Mitigation and Prevention

Immediate mitigation steps recommended revocation of affected X.509 certificates, reissuance of keys using vendors' fixed firmware, and replacement of hardware tokens supplied by companies like Yubico and Gemalto. Longer-term prevention emphasized adherence to updated standards produced by bodies such as IETF, NIST, ISO/IEC, and testing procedures aligned with FIPS and Common Criteria certifications. Tooling updates in libraries like OpenSSL, GnuTLS, and LibreSSL provided detection scripts; integration with services from providers such as Let's Encrypt, DigiCert, and Entrust assisted certificate lifecycle management.
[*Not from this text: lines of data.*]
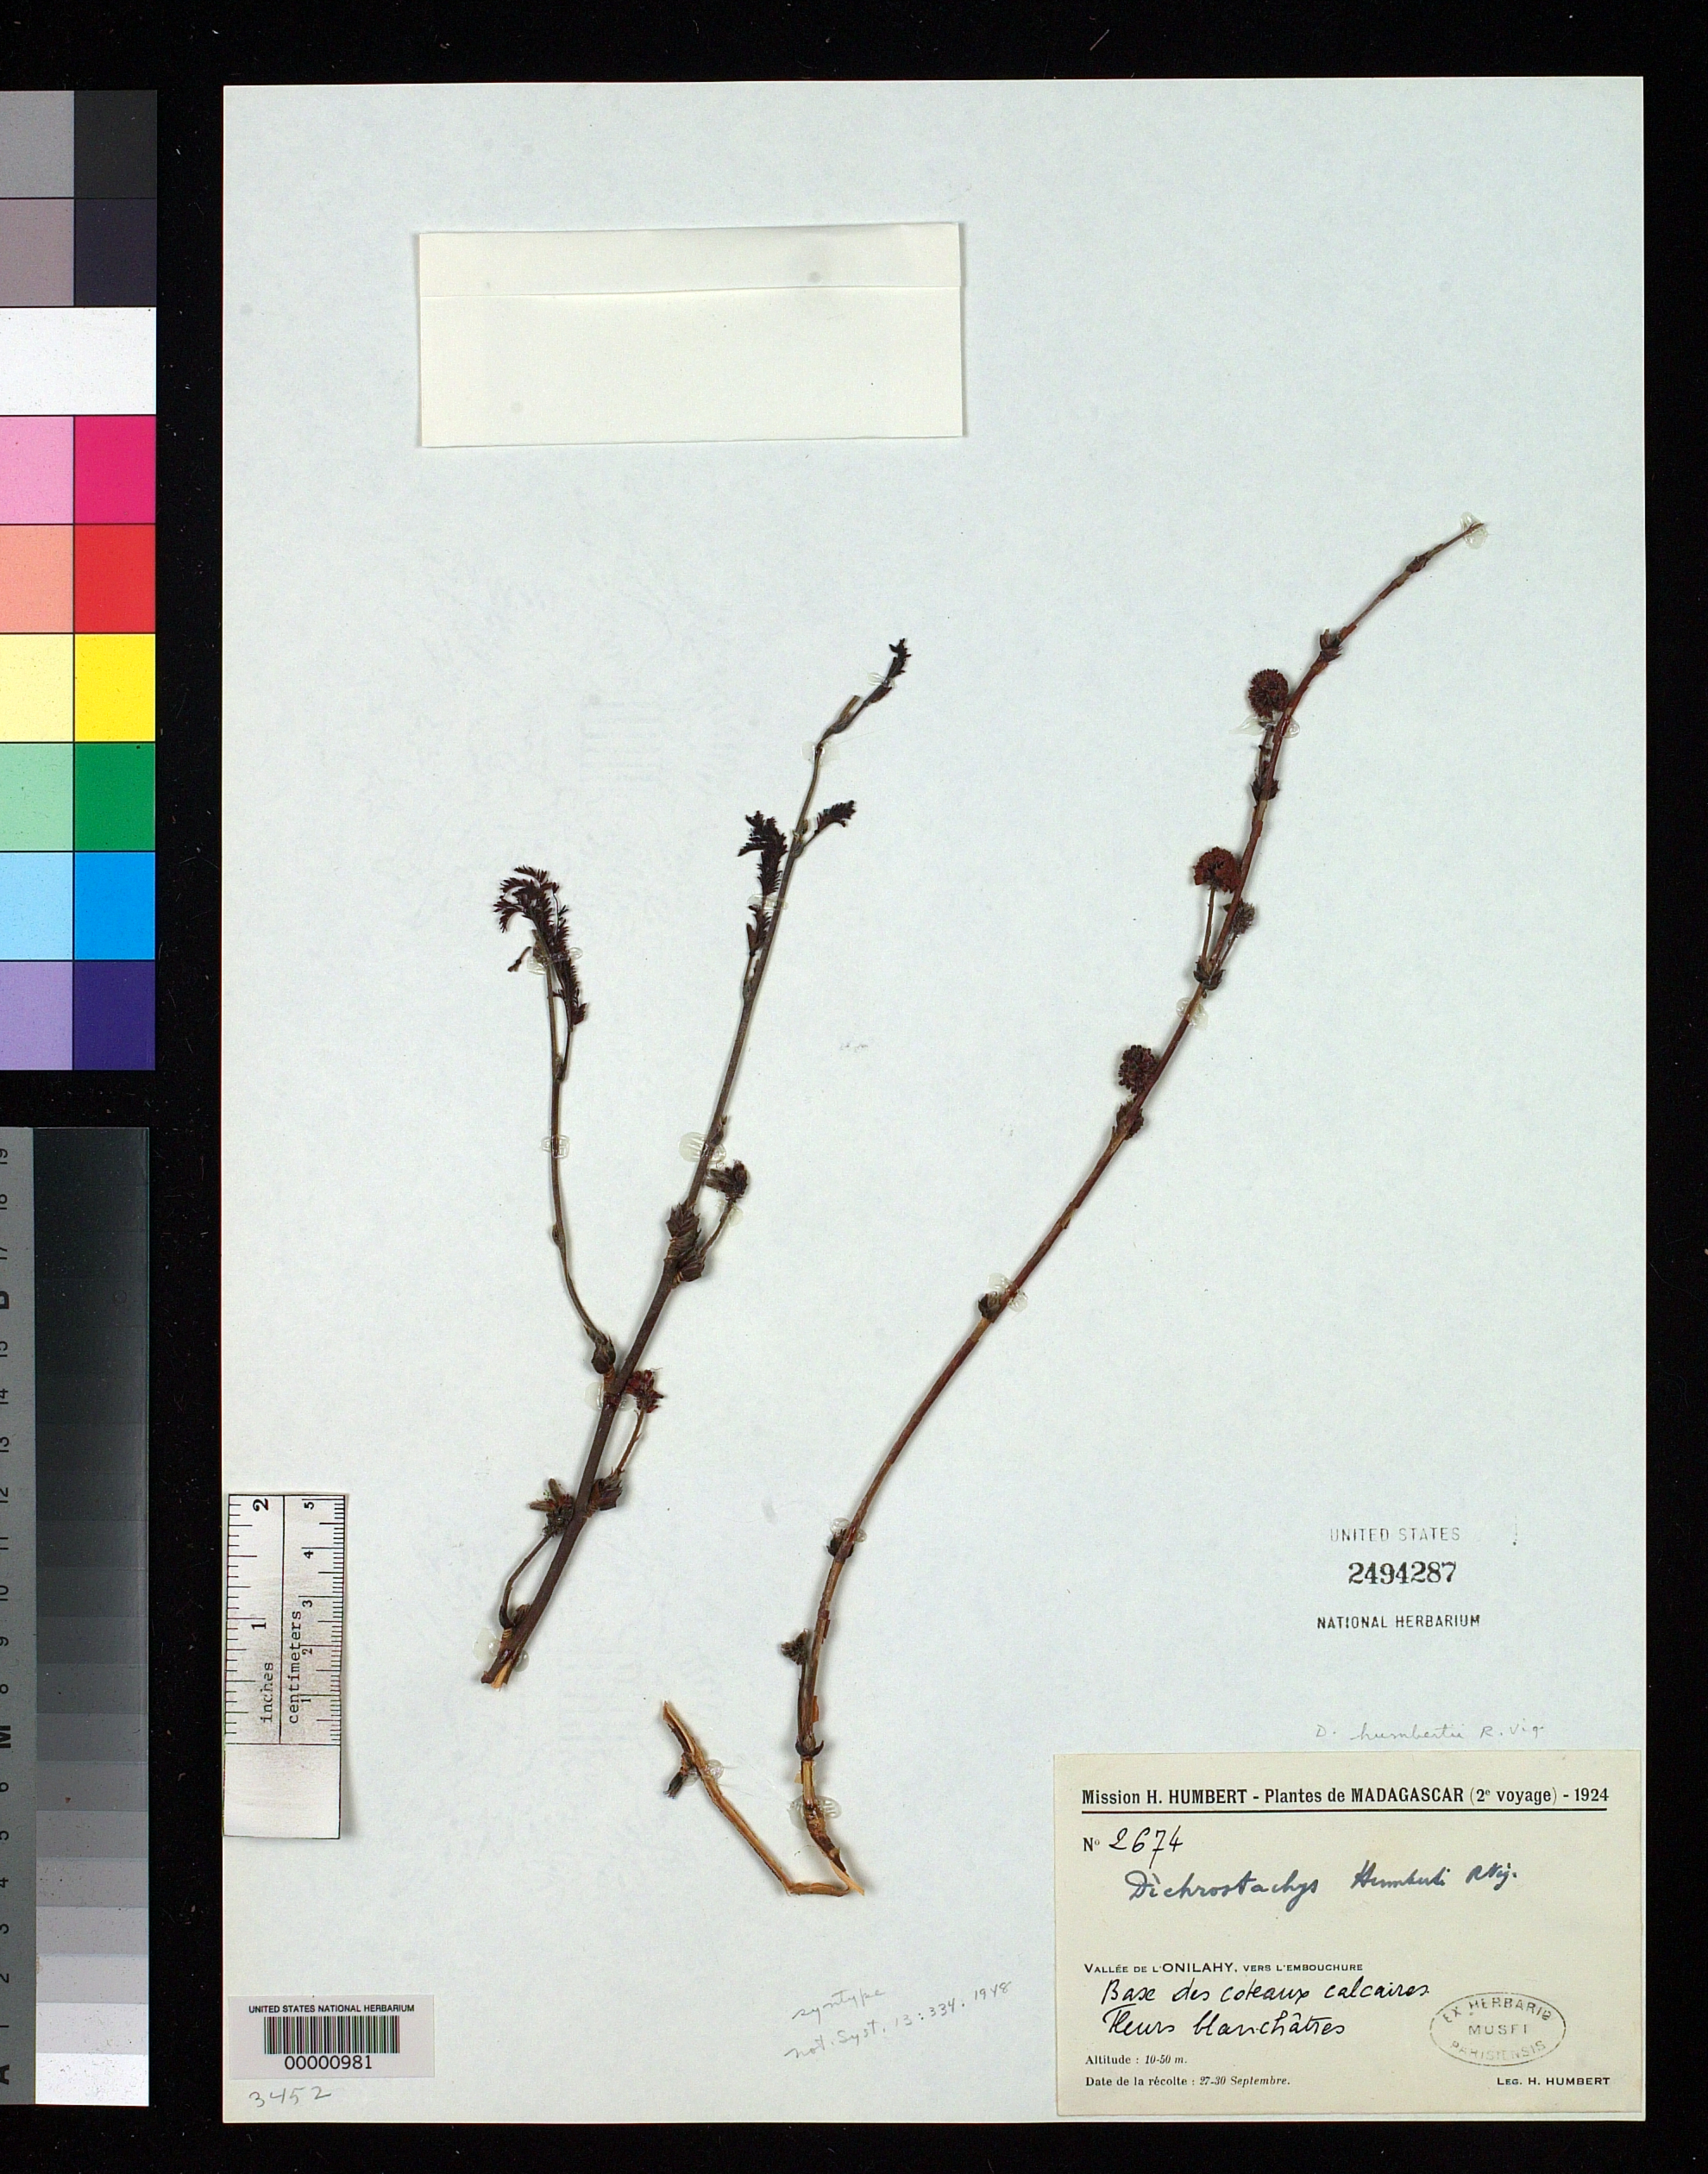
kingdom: Plantae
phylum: Tracheophyta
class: Magnoliopsida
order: Fabales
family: Fabaceae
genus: Dichrostachys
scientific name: Dichrostachys humbertii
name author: R. Vig.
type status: Syntype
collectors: H. Humbert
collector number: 2674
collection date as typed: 27 Sep 1924 to 30 Sep 1924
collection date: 1924-09-27/1924-09-30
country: Madagascar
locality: Onilahy valley.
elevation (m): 10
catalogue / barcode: US 2494287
Incident handling practices encouraged coordination with national authorities including Estonian Information System Authority and disclosure frameworks used by FIRST and OWASP.

Adoption and Legacy

The disclosure led to firmware updates by Infineon Technologies AG, product advisories from Yubico, Gemalto NV, and hardware replacements by vendors such as Lenovo and HP. The episode influenced changes in procurement policies at ministries like Ministry of Defence (United Kingdom), research agendas at institutions such as Masaryk University and CWI, and contributed to enhancements in standards bodies including IETF working groups and NIST guidance on key generation entropy. The legacy includes improved testing suites in projects like OpenSC, better supply-chain scrutiny by firms such as Cisco Systems, Siemens, and Ericsson, and increased awareness among cloud providers like Amazon Web Services, Google Cloud Platform, and Microsoft Azure regarding hardware-based cryptography risks.